Reputation: 49
I have a vector. On the hand I want to remove factors, which seem to be classified not correct. For instance the "D" at position 7. As the surroundings are "A" this should be "A" too. I know there must be a rule, for example, if the 3 values before and after an outlier are different it is converged- in this case "D" to "A" , otherwise it is removed like the "C" on position 22.

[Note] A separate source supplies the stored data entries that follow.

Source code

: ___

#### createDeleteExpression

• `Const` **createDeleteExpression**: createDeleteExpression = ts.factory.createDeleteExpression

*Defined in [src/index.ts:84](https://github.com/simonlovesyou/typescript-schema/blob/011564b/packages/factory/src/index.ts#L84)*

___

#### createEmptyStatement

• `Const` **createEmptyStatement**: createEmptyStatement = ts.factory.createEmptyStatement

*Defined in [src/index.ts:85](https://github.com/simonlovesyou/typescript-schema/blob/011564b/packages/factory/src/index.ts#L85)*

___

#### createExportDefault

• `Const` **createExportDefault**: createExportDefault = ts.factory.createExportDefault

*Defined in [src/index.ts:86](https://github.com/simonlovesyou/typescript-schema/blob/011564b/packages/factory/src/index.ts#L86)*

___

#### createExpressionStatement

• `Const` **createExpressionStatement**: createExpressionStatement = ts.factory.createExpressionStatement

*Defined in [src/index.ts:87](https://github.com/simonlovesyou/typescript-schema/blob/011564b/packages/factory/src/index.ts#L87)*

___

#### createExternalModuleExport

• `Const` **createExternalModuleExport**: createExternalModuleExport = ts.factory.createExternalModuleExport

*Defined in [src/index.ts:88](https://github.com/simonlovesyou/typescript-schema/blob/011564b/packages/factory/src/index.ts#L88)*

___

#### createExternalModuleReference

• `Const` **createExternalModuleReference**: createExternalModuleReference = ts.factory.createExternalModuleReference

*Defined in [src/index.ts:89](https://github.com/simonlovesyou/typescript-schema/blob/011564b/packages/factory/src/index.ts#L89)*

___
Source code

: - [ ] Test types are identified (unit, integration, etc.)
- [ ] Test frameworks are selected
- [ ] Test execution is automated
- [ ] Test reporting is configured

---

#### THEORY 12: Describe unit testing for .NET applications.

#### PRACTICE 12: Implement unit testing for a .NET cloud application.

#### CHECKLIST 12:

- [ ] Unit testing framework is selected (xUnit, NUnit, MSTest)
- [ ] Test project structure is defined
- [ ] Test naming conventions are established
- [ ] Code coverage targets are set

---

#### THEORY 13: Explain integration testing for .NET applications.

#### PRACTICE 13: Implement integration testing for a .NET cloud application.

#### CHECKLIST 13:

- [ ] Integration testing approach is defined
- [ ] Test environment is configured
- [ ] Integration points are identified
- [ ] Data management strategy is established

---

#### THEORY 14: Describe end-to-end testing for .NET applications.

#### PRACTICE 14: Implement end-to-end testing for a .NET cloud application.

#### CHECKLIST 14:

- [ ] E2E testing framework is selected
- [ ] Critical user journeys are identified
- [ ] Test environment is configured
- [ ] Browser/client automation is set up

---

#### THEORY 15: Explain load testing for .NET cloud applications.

Var = c("A", "A", "A", "A","A", "A", "D", "A", "A","A", "A", "B", "B", "B", "B", "B", "B", "B", "B", "B", "B", "C", "B", "B", "C","C","C","C","C","C","C","C","C","C","D", "D","D","D","D","D","D","D", "A", "A", "A", "A","A", "A", "A", "A", "A", "A","A", "A", "B", "B", "B", "B", "B", "B", "B", "B", "B", "B", "B", "B", "C","C","C","C","C","C","C","C", "C","C","C","C","C","C","C","C", "D","D","D","D","D")
Var= as.factor(Var)
Var2=c("1", "2", "1", "2","3", "2", "1", "2", "2","2", "2", "1", "1",
"1", "2", "1", "2","3", "2", "1", "2", "2","2", "2",
"1", "2", "1", "2","3", "2", "1", "2", "2","2", "2", "1", "1", "2","2", "2", "1", "1","2","2", "2", "1", "1", "2","2", "2", "1", "1", "2","2", "2", "1", "1","2","2", "2", "1", "1", "2","2", "2", "1", "2","2", "2", "1", "1", "2","2", "2", "1", "1", "2","2", "2", "1", "1","1",
"1","1","1","1","1")
df<- data.frame (Var, Var2)
Additionally, I want to count the occurences for each variable, if it occurs. So I do nit want to count the occurences in the whole vector, but a list like this. Ideally with the corrected values.
# Var Occurence
#1 A 6
#2 D 1
#3 A 4
#4 B 10
#5 C 1
#6 B 2 ...
I only get to count the values for the whole vector to get with
table (Var)
By the following code I get a column, which start counting each time the "Var" changes.
df$Var <- with(df, ave(Var, FUN = function(x) sequence(rle(as.character(x))$lengths)))
Upvotes: 1
Views: 40
Reputation: 887088
This may be easier with data.table
. Do a grouping by the rleid
(run-length-id) of the 'Var', and get the count (.N
), then remove the outlier observations by creating a logical expression in i
(from the boxplot
outliers)
library(data.table)
setDT(df)[, .N, .(Var, grp = rleid(Var))][, grp := NULL][
!N %in% boxplot(N, plot = FALSE)$out]
-output
Var N
1: A 6
2: D 1
3: A 4
4: B 10
5: C 1
6: B 2
7: C 10
8: D 8
9: A 12
10: B 12
11: C 16
12: D 5
rleid
can take multiple input columns as the first argument is variadic (...
) - from ?rleid
rleid(..., prefix=NULL)
... A sequence of numeric, integer64, character or logical vectors, all of same length. For interactive use.
Therefore, if we have multiple columns, either specify the columns or may use rleidv
and the subset of data.frame/data.table as input
setDT(df)[, .N, .(Var, Var2, grp = rleid(Var, Var2))][,
grp := NULL][ !N %in% boxplot(N, plot = FALSE)$out]
Upvotes: 1